Page text
%%

6

The following code does exactly what I want, which is to compute the pairwise sum of squares of differences between elements of a vector (length three in the example), of which I have a long series (limited to five here). The desired result is shown at the bottom. But the implementation feels kludgy for two reasons:

1) the need to add a phantom dimension, changing the shape from (5, 3) to (5,1,3) to avoid broadcast problems, and

2) the apparent necessity of an explicit 'for' loop, which I'm sure is why it's taking hours to execute on my much larger data set (a million vectors of length 2904).

Is there a more efficient and/or pythonic way to achieve the same result?

a = np.array([[ 4,  2,  3], [-1, -5,  4], [ 2,  1,  4], [-5, -1,  4], [6, -3,  3]])
a = a.reshape((5,1,3))

m = a.shape[0]
n = a.shape[2]
d = np.zeros((n,n))
for i in range(m):
    c = a[i,:] - np.transpose(a[i,:])
    c = c**2
    d += c

print d

[[   0.  118.  120.]
 [ 118.    0.  152.]
 [ 120.  152.    0.]]
6

You could eliminate the for-loop by using:

In [48]: ((a - a.swapaxes(1,2))**2).sum(axis=0)
Out[48]: 
array([[  0, 118, 120],
       [118,   0, 152],
       [120, 152,   0]])

Note that if a has shape (N, 1, M) then (a - a.swapaxes(1,2)) has shape (N, M, M). Make sure you have enough RAM to accommodate an array of this size. Page swapping can also slow the calculation to a crawl.

If you do have too little memory, you will have to break up the calculation in chunks:

m, _, n = a.shape
chunksize = 10**4
d = np.zeros((n,n))
for i in range(0, m, chunksize):
    b = a[i:i+chunksize]
    d += ((b - b.swapaxes(1,2))**2).sum(axis=0)

%%

Quote the NumPy thread above in full, word for word.

Record list
%%

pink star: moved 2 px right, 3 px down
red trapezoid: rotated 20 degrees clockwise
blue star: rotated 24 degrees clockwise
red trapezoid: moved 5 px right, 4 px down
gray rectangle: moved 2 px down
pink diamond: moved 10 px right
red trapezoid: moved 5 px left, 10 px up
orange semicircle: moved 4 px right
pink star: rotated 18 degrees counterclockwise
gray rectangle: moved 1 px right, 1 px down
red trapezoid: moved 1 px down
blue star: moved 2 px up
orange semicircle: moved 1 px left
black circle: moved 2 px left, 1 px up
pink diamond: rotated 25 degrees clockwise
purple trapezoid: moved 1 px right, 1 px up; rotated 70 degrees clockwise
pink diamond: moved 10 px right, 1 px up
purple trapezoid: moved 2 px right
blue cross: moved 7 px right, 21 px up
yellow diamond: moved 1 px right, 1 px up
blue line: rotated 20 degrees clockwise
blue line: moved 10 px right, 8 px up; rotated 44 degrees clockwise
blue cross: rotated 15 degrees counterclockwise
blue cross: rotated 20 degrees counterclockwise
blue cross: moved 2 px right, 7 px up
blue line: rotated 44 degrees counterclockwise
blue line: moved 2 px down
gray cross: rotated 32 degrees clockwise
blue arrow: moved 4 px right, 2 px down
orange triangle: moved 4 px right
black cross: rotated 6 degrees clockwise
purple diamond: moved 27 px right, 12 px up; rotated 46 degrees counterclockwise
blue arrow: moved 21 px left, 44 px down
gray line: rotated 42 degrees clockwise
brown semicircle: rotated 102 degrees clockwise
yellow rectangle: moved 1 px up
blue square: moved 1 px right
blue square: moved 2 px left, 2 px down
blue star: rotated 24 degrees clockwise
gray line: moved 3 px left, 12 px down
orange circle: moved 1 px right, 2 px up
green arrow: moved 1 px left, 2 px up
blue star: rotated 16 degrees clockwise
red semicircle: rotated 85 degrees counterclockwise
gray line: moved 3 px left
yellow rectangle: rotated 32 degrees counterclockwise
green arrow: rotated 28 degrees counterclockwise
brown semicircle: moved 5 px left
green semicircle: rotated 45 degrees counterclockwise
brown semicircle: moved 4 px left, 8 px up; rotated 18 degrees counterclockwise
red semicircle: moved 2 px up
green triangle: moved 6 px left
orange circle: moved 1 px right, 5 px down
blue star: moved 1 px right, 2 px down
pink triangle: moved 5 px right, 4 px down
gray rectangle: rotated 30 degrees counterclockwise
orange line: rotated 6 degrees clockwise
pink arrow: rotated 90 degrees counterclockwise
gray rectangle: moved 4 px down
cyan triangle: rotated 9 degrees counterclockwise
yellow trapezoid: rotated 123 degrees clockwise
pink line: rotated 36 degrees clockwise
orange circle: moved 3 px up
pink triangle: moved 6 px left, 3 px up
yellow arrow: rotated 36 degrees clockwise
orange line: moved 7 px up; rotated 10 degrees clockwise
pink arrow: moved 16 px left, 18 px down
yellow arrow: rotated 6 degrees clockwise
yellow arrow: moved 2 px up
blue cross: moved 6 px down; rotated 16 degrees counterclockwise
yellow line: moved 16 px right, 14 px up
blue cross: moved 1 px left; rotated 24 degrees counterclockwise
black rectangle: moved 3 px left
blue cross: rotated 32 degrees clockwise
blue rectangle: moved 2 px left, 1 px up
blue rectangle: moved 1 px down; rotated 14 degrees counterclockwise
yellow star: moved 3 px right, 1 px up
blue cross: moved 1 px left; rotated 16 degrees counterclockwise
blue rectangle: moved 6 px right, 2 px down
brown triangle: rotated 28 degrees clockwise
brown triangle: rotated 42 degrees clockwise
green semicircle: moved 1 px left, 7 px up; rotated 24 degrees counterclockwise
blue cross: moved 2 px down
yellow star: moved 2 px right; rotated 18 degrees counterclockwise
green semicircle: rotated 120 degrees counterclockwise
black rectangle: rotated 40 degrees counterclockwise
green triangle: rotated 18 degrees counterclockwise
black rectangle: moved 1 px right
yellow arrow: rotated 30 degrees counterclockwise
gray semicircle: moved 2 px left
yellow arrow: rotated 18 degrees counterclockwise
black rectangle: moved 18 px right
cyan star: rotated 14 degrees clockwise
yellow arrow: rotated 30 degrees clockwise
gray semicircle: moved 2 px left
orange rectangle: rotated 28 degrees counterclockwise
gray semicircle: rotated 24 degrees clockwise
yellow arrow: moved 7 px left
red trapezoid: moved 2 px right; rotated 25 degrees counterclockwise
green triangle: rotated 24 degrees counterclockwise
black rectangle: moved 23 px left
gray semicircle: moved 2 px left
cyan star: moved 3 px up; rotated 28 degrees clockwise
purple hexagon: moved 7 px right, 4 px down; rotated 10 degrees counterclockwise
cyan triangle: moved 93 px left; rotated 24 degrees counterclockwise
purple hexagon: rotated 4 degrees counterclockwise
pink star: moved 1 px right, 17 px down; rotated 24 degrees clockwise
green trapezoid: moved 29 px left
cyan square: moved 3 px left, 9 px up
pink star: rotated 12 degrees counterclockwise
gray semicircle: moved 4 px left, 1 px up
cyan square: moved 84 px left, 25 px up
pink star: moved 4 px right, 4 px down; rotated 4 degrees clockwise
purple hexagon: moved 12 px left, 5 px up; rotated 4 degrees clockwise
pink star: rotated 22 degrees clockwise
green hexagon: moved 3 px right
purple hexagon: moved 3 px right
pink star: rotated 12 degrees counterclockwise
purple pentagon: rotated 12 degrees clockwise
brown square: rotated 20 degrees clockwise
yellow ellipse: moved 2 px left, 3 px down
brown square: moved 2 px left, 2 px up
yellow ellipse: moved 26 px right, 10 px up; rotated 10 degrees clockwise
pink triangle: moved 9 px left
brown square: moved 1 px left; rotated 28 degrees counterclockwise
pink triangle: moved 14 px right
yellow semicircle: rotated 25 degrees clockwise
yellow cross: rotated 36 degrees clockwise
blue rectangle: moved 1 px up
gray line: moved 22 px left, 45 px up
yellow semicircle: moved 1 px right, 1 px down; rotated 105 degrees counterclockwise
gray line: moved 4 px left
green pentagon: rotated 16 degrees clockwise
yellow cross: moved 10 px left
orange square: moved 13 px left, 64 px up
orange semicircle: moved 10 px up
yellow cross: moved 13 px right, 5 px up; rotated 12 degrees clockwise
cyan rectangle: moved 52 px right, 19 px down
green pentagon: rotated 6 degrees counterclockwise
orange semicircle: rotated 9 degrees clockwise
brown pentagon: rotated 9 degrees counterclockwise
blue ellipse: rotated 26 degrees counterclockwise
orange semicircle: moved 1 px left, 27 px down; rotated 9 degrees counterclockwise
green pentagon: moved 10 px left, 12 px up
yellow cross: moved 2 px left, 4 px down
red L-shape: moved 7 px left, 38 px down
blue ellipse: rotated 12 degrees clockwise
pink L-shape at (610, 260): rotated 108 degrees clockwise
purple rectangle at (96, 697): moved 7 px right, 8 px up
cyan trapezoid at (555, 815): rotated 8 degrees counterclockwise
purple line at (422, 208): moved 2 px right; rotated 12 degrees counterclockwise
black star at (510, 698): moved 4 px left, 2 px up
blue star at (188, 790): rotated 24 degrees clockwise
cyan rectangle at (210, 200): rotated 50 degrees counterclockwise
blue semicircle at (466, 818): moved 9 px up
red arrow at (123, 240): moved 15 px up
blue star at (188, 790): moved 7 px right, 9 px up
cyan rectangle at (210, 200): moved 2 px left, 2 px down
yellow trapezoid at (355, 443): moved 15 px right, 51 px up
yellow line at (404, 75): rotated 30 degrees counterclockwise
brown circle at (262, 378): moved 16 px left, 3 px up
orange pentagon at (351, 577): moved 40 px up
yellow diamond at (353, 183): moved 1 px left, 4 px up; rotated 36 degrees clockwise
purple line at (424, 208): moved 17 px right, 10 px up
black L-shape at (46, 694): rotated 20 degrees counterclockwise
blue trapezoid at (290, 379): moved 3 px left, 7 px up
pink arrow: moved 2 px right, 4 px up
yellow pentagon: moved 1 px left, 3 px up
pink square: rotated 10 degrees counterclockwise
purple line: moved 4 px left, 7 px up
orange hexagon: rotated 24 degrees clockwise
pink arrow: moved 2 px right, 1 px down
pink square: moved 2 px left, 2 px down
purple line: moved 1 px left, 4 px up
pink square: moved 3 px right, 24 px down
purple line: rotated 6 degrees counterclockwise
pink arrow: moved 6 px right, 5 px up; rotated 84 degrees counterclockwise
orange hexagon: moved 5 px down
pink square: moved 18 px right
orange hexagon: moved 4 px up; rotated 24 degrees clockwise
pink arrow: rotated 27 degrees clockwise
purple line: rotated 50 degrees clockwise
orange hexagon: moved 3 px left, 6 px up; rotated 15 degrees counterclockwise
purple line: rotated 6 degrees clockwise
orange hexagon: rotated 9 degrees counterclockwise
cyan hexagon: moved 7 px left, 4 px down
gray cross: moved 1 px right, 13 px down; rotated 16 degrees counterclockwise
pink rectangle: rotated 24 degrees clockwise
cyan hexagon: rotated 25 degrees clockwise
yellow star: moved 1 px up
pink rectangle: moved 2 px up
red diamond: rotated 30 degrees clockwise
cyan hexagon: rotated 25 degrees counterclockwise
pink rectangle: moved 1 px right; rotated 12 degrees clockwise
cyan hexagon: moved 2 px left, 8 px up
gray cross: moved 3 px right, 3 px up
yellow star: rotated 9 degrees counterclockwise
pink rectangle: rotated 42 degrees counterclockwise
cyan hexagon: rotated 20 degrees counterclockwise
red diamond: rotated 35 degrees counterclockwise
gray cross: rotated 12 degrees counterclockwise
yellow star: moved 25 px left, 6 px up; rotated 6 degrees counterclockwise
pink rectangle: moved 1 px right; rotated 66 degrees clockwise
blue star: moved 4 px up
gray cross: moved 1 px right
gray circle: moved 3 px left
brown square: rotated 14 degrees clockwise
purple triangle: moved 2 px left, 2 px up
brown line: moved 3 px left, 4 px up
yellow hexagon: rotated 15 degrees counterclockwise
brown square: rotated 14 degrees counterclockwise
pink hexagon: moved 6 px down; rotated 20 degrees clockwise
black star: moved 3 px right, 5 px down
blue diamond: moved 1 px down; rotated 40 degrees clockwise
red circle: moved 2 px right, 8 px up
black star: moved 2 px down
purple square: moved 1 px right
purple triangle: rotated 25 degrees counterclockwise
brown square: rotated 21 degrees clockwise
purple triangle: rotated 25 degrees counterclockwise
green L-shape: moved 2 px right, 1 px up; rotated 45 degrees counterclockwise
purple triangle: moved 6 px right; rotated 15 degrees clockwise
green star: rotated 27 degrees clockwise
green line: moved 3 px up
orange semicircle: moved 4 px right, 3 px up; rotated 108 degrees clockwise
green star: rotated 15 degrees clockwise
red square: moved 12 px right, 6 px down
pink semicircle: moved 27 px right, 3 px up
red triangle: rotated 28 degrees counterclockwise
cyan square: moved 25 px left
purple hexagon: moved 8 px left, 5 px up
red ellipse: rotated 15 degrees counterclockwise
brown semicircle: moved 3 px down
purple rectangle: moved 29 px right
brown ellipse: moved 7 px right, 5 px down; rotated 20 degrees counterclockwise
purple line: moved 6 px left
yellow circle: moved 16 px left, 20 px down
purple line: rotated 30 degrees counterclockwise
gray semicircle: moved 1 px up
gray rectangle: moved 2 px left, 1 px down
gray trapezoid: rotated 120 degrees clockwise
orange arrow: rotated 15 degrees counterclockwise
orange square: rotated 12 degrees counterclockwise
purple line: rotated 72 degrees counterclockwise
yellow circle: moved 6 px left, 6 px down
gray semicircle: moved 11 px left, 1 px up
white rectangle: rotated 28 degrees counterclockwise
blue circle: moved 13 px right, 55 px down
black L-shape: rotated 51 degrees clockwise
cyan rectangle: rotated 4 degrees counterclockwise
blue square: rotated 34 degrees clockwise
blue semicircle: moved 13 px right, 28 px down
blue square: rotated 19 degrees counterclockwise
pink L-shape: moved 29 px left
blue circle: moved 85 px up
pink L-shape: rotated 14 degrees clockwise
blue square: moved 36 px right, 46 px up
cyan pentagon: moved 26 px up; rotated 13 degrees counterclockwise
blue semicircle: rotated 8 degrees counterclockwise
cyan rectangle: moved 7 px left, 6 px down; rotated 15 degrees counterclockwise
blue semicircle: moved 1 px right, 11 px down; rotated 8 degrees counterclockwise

%%

Solved exercise
6

The following code does exactly what I want, which is to compute the pairwise sum of squares of differences between elements of a vector (length three in the example), of which I have a long series (limited to five here). The desired result is shown at the bottom. But the implementation feels kludgy for two reasons:

1) the need to add a phantom dimension, changing the shape from (5, 3) to (5,1,3) to avoid broadcast problems, and

2) the apparent necessity of an explicit 'for' loop, which I'm sure is why it's taking hours to execute on my much larger data set (a million vectors of length 2904).

Is there a more efficient and/or pythonic way to achieve the same result?

a = np.array([[ 4,  2,  3], [-1, -5,  4], [ 2,  1,  4], [-5, -1,  4], [6, -3,  3]])
a = a.reshape((5,1,3))

m = a.shape[0]
n = a.shape[2]
d = np.zeros((n,n))
for i in range(m):
    c = a[i,:] - np.transpose(a[i,:])
    c = c**2
    d += c

print d

[[   0.  118.  120.]
 [ 118.    0.  152.]
 [ 120.  152.    0.]]
6

You could eliminate the for-loop by using:

In [48]: ((a - a.swapaxes(1,2))**2).sum(axis=0)
Out[48]: 
array([[  0, 118, 120],
       [118,   0, 152],
       [120, 152,   0]])

Note that if a has shape (N, 1, M) then (a - a.swapaxes(1,2)) has shape (N, M, M). Make sure you have enough RAM to accommodate an array of this size. Page swapping can also slow the calculation to a crawl.

If you do have too little memory, you will have to break up the calculation in chunks:

m, _, n = a.shape
chunksize = 10**4
d = np.zeros((n,n))
for i in range(0, m, chunksize):
    b = a[i:i+chunksize]
    d += ((b - b.swapaxes(1,2))**2).sum(axis=0)